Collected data
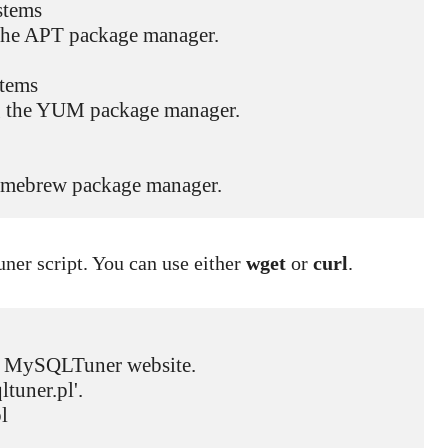
tems

g the APT package manager.

tems

ing the YUM package manager.

e Homebrew package manager.
ner script. You can use either
wget
or
curl
.
ial MySQLTuner website.

tuner.pl'.

  
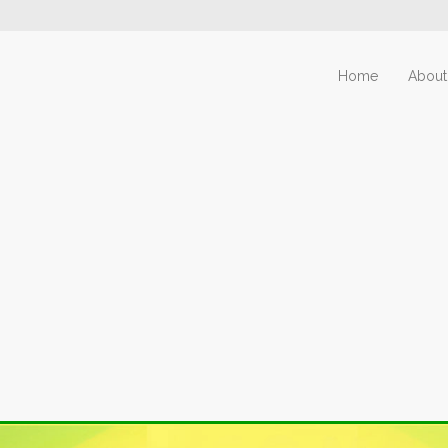
Home
About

*Work to be completed*
Word for word, restate all of the records. Exclude the pictures.

*Output of the exercise*
tems

g the APT package manager.

tems

ing the YUM package manager.

e Homebrew package manager.
ner script. You can use either
wget
or
curl
.
ial MySQLTuner website.

tuner.pl'.

  
Home
About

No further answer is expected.